A most newsworthy chapter given the financial scandals of late – the Madoff investment scheme, the dotcom bubble, the US subprime crisis credit crunch behind the 2009 recession – is by another Canadian, James Williams, on what he calls the ‘forensic accounting and corporate investigation’ (FACI) industry. He charts how that ‘industry’ or profession has grown ‘dramatically’ over the last two decades. The ‘primary driver’ he argues, as with most services, is ‘the maximisation of billable hours’,and making a market for their work, usually looking into employee fraud, as ‘self-appointed guardians of the financial health and well-being of the corporate world’, for corporates to dish out corporate justice. Williams queries how accountable and transparent this ‘industry’ is. As Alison Wakefield shows, there’s also a market in offering risk management services. She shows how companies go about managing risks – and acting on failures and disasters. As she concludes, it’s one thing to have the concept of enterprise risk management and another thing what it means in practice; human can make poor judgements or plain mistakes, despite ERM. That suggests that corporate security might widen, into such fields as corporate social responsibility, and governance.

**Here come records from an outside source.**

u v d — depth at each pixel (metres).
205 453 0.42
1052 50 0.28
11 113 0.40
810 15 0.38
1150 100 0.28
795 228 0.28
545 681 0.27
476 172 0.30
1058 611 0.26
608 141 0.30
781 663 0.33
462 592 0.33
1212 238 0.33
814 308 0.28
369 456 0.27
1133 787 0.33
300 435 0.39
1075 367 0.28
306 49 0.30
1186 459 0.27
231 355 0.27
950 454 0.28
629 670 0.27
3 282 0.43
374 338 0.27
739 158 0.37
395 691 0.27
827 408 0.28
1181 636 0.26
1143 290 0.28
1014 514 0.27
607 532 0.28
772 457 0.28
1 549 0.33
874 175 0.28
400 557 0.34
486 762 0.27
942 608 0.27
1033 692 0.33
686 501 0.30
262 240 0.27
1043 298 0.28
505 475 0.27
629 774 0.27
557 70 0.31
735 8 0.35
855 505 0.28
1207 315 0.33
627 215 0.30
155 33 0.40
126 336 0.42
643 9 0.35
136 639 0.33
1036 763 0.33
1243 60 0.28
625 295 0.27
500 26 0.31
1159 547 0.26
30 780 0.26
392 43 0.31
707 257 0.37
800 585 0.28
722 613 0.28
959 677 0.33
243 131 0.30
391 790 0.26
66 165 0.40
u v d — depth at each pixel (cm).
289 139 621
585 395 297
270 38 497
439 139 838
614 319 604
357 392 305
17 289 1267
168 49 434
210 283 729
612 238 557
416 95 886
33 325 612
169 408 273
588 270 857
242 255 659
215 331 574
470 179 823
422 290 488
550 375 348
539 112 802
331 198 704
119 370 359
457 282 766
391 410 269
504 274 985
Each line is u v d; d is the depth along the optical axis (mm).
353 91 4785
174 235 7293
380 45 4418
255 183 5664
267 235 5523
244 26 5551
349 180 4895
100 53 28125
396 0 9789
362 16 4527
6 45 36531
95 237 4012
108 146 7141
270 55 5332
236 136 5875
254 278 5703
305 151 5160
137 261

Though a historical chapter, the American academic Robert Weiss’ article on ‘the 27-year reign of terror and despotism’ that was corporate security at the Ford Motor Company in the US from 1919 to 1946 is fascinating. The security ‘Service’ run by a former US Navy boxing champion is described as ‘the largest private quasi-military organisation in the world by the late 1930s’. That brought power and influence; whereas it’s a well-trodden path from police desks to corporate security offices, in interwar America a police chief in a Ford factory area might be a former Ford security man. Discipline enforced by guards is likened by Weiss to prison.

While like other hardbacks in this series you might quibble at the cover price being steep, a counter-argument is that you get a lot of new thinking and digested research for your money that would cost you more than that even if you could track it down.